Spring-summer and autumn-winter collections may still be the main reference points for the footwear sector but mid-season presentations every three months are now common and some sectors of the industry are moving on to collections every six weeks. Angelo Penazzato said that in today’s fashion market, a shoe has a very short commercial lifespan, often less than three months. Yet research and development by all sectors in the production chain could take as much as three or four times as long. He likened the life of a shoe to a sprinter who had only a few seconds to make the most of months and months of preparation.
However, making the shoe that the consumer wants is just part of the problem. Getting it to its retail outlet and coping with reorders efficiently on a global basis are just as important. An interesting proposal to create more flexibility in the supply chain to help make deliveries quicker and better was presented by Massimo Donda. It is called the Shoe Exchange Network.
The proposal is that retailers/wholesalers and producers share warehouses so that stocks can be exchanged to meet demand, wherever it comes from, more effectively. The warehoused articles of a single retailer are divided into three ranges, according to their turnover:
Green range: these are the most requested articles (20%).

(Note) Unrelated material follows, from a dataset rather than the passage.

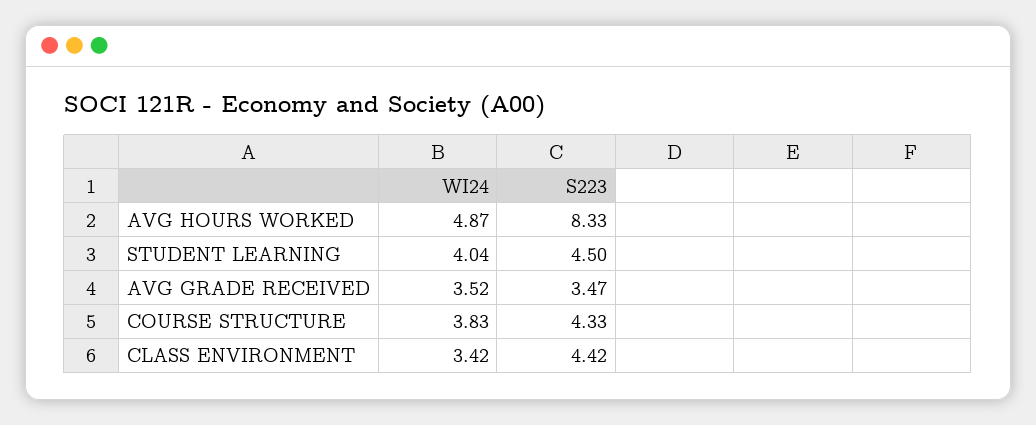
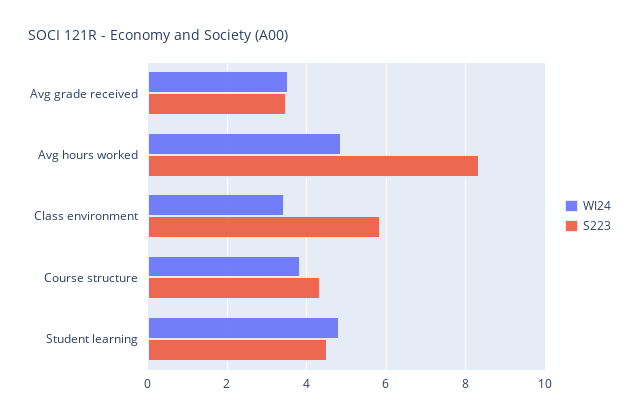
WI24, STUDENT LEARNING: 4.04 -> 4.8
S223, CLASS ENVIRONMENT: 4.42 -> 5.8

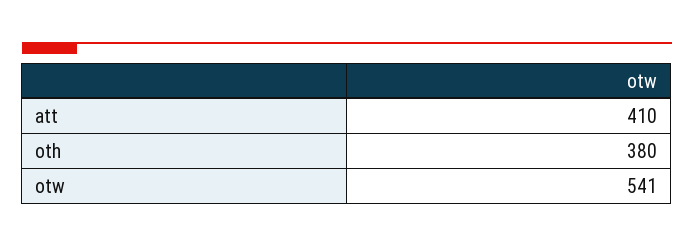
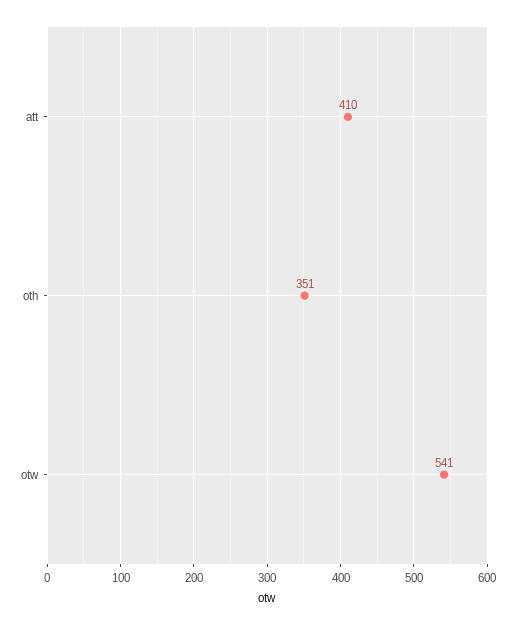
oth: 380 -> 351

Yellow range: these are the average-requested articles (60%).
Red range: these are the articles which do not move quickly and are likely to be left-overs (20%).
Massimo Donda said the Shoe Exchange Network does not change retailer-producer relationships. On the contrary, it adds another retailer-retailer relationship with the supervision and collaboration of the producer.
There are advantages for all involved. The consumer has availability not only at the beginning of the season but all year round of a more complete stock of sizes and colours. The retailer can provide the consumer with a better service while maintaining reduced warehouse stocks and having fewer goods left as markdowns.
Producers/wholesalers/purchasing groups can enjoy an increase in turnover and sales volumes plus access to sales statistics for market analysis. For both producers and retailers there is the visibility of sales trends.